◆ Task instructions
Find the word "survey" in the material below and gather every line that contains it.

◆ Data for review
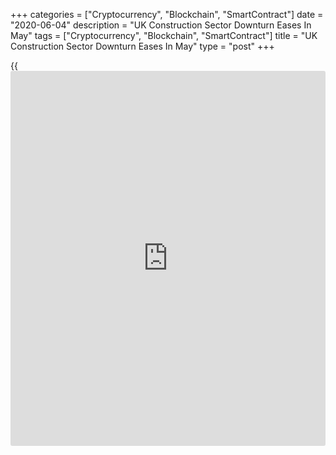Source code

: +++
categories = ["Cryptocurrency", "Blockchain", "SmartContract"]
date = "2020-06-04"
description = "UK Construction Sector Downturn Eases In May"
tags = ["Cryptocurrency", "Blockchain", "SmartContract"]
title = "UK Construction Sector Downturn Eases In May"
type = "post"
+++

{{<iframe id="large-banner" src="https://www.bounty.group/#slide=1.0" width="100%" height="600" scrolling="no" style="border: 0px solid rgb(216, 221, 230); border-radius: 3px;">}}

The UK construction sector downturn eased in May reflecting a gradual
reopening of construction sites as lockdown measures introduced to curb
the spread of [coronavirus][1], were eased in England, survey data from
IHS Markit showed Thursday.

The IHS Markit/Chartered Institute of Procurement & Supply construction
Purchasing Managers' Index rose to 28.9 in May from 8.2 in April.

This was the second-lowest score since February 2009. Any reading below
50 indicates contraction in the sector.

Residential work was the most resilient category in May, followed by
civil engineering. Commercial building also fell at a slower pace in the
survey period, but was the worst performing broad area of construction.

It seems likely that construction activity will rebound in the near-
term, as adaptations to social distancing measures become more
widespread and the staggered return to work takes effect, Tim Moore,
economics director at IHS Markit, said.

For comments and feedback [contact](https://www.playgroundfx.com/contact/): editorial@rtt[news](https://www.letsplayfx.com/blog/forex-news-website/).com

[Economic News][2]

 **What parts of the world are seeing the best (and worst) economic
performances lately? Click[here][3] to check out our [Econ Scorecard][3]
and find out! See up-to-the-moment [ranking](https://www.playgroundfx.com/blog/crypto-exchange-ranking/)s for the best and worst
performers in [GDP][3], [unemployment rate][4], [inflation][5] and much
more.**

   1. www.rtt[news](https://www.letsplayfx.com/blog/forex-news-website/).com/list/coronavirus.aspx
   2. www.rtt[news](https://www.letsplayfx.com/blog/forex-news-website/).com/Content/EconomicNews.aspx
   3. www.rtt[news](https://www.letsplayfx.com/blog/forex-news-website/).com/economic-scorecard/world-rank/GDP/highest-performance.aspx
   4. www.rtt[news](https://www.letsplayfx.com/blog/forex-news-website/).com/economic-scorecard/world-rank/unemployment-rate/lowest-performance.aspx
   5. www.rtt[news](https://www.letsplayfx.com/blog/forex-news-website/).com/economic-scorecard/world-rank/CPI/highest-performance.aspx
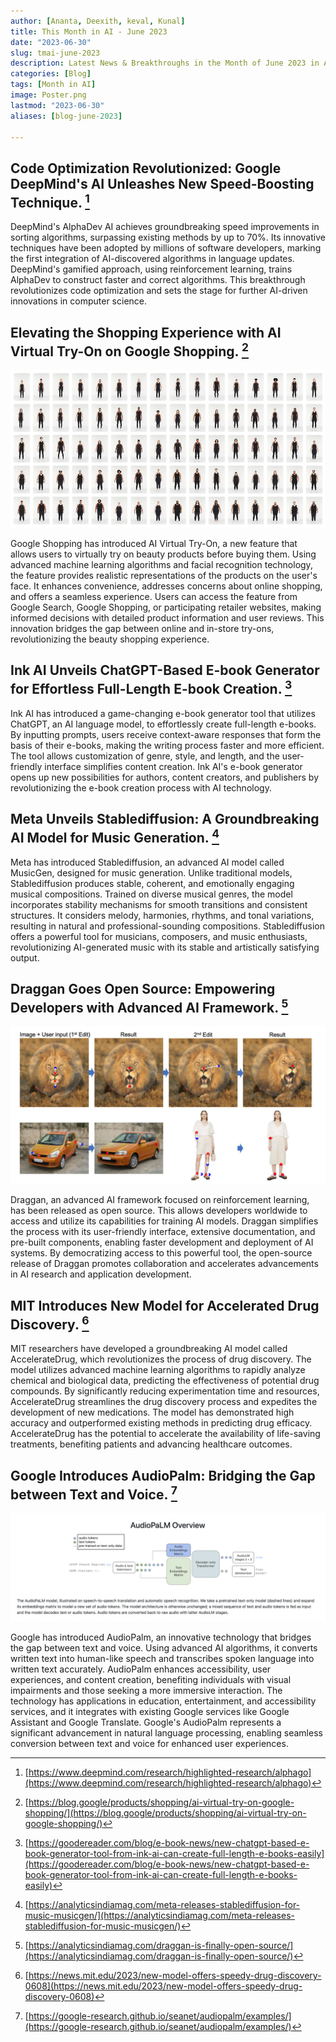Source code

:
 ```yaml
---
author: [Ananta, Deexith, keval, Kunal]
title: This Month in AI - June 2023
date: "2023-06-30"
slug: tmai-june-2023
description: Latest News & Breakthroughs in the Month of June 2023 in AI.
categories: [Blog]
tags: [Month in AI]
image: Poster.png
lastmod: "2023-06-30"
aliases: [blog-june-2023]

---
```


## Code Optimization Revolutionized: Google DeepMind's AI Unleashes New Speed-Boosting Technique. [^1]

DeepMind's AlphaDev AI achieves groundbreaking speed improvements in sorting algorithms, surpassing existing methods by up to 70%. Its innovative techniques have been adopted by millions of software developers, marking the first integration of AI-discovered algorithms in language updates. DeepMind's gamified approach, using reinforcement   learning, trains AlphaDev to construct faster and correct algorithms. This breakthrough revolutionizes code optimization and sets the stage for further AI-driven innovations in computer science.

## Elevating the Shopping Experience with AI Virtual Try-On on Google Shopping. [^2]

![](virtual-try.png)

Google Shopping has introduced AI Virtual Try-On, a new feature that allows users to virtually try on beauty products before buying them. Using advanced machine learning algorithms and facial recognition technology, the feature provides realistic representations of the products on the user's face. It enhances convenience, addresses concerns about online shopping, and offers a seamless experience. Users can access the feature from Google Search, Google Shopping, or participating retailer websites, making informed decisions with detailed product information and user reviews. This innovation bridges the gap between online and in-store try-ons, revolutionizing the beauty shopping experience.

## Ink AI Unveils ChatGPT-Based E-book Generator for Effortless Full-Length E-book Creation. [^3]

Ink AI has introduced a game-changing e-book generator tool that utilizes ChatGPT, an AI language model, to effortlessly create full-length e-books. By inputting prompts, users receive context-aware responses that form the basis of their e-books, making the writing process faster and more efficient. The tool allows customization of genre, style, and length, and the user-friendly interface simplifies content creation. Ink AI's e-book generator opens up new possibilities for authors, content creators, and publishers by revolutionizing the e-book creation process with AI technology.

## Meta Unveils Stablediffusion: A Groundbreaking AI Model for Music Generation. [^4]

Meta has introduced Stablediffusion, an advanced AI model called MusicGen, designed for music generation. Unlike traditional models, Stablediffusion produces stable, coherent, and emotionally engaging musical compositions. Trained on diverse musical genres, the model incorporates stability mechanisms for smooth transitions and consistent structures. It considers melody, harmonies, rhythms, and tonal variations, resulting in natural and professional-sounding compositions. Stablediffusion offers a powerful tool for musicians, composers, and music enthusiasts, revolutionizing AI-generated music with its stable and artistically satisfying output.


## Draggan Goes Open Source: Empowering Developers with Advanced AI Framework. [^5]

![](draggan.jpeg)

Draggan, an advanced AI framework focused on reinforcement learning, has been released as open source. This allows developers worldwide to access and utilize its capabilities for training AI models. Draggan simplifies the process with its user-friendly interface, extensive documentation, and pre-built components, enabling faster development and deployment of AI systems. By democratizing access to this powerful tool, the open-source release of Draggan promotes collaboration and accelerates advancements in AI research and application development.


## MIT Introduces New Model for Accelerated Drug Discovery. [^6]

MIT researchers have developed a groundbreaking AI model called AccelerateDrug, which revolutionizes the process of drug discovery. The model utilizes advanced machine learning algorithms to rapidly analyze chemical and biological data, predicting the effectiveness of potential drug compounds. By significantly reducing experimentation time and resources, AccelerateDrug streamlines the drug discovery process and expedites the development of new medications. The model has demonstrated high accuracy and outperformed existing methods in predicting drug efficacy. AccelerateDrug has the potential to accelerate the availability of life-saving treatments, benefiting patients and advancing healthcare outcomes.

## Google Introduces AudioPalm: Bridging the Gap between Text and Voice. [^7]

![](audiopalm.png)

Google has introduced AudioPalm, an innovative technology that bridges the gap between text and voice. Using advanced AI algorithms, it converts written text into human-like speech and transcribes spoken language into written text accurately. AudioPalm enhances accessibility, user experiences, and content creation, benefiting individuals with visual impairments and those seeking a more immersive interaction. The technology has applications in education, entertainment, and accessibility services, and it integrates with existing Google services like Google Assistant and Google Translate. Google's AudioPalm represents a significant advancement in natural language processing, enabling seamless conversion between text and voice for enhanced user experiences.


[^1]: [https://www.deepmind.com/research/highlighted-research/alphago](https://www.deepmind.com/research/highlighted-research/alphago)

[^2]: [https://blog.google/products/shopping/ai-virtual-try-on-google-shopping/](https://blog.google/products/shopping/ai-virtual-try-on-google-shopping/)

[^3]: [https://goodereader.com/blog/e-book-news/new-chatgpt-based-e-book-generator-tool-from-ink-ai-can-create-full-length-e-books-easily](https://goodereader.com/blog/e-book-news/new-chatgpt-based-e-book-generator-tool-from-ink-ai-can-create-full-length-e-books-easily)

[^4]: [https://analyticsindiamag.com/meta-releases-stablediffusion-for-music-musicgen/](https://analyticsindiamag.com/meta-releases-stablediffusion-for-music-musicgen/)

[^5]: [https://analyticsindiamag.com/draggan-is-finally-open-source/](https://analyticsindiamag.com/draggan-is-finally-open-source/)

[^6]: [https://news.mit.edu/2023/new-model-offers-speedy-drug-discovery-0608](https://news.mit.edu/2023/new-model-offers-speedy-drug-discovery-0608)

[^7]: [https://google-research.github.io/seanet/audiopalm/examples/](https://google-research.github.io/seanet/audiopalm/examples/)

◆ Written reply
the spread of [coronavirus][1], were eased in England, survey data from
survey period, but was the worst performing broad area of construction.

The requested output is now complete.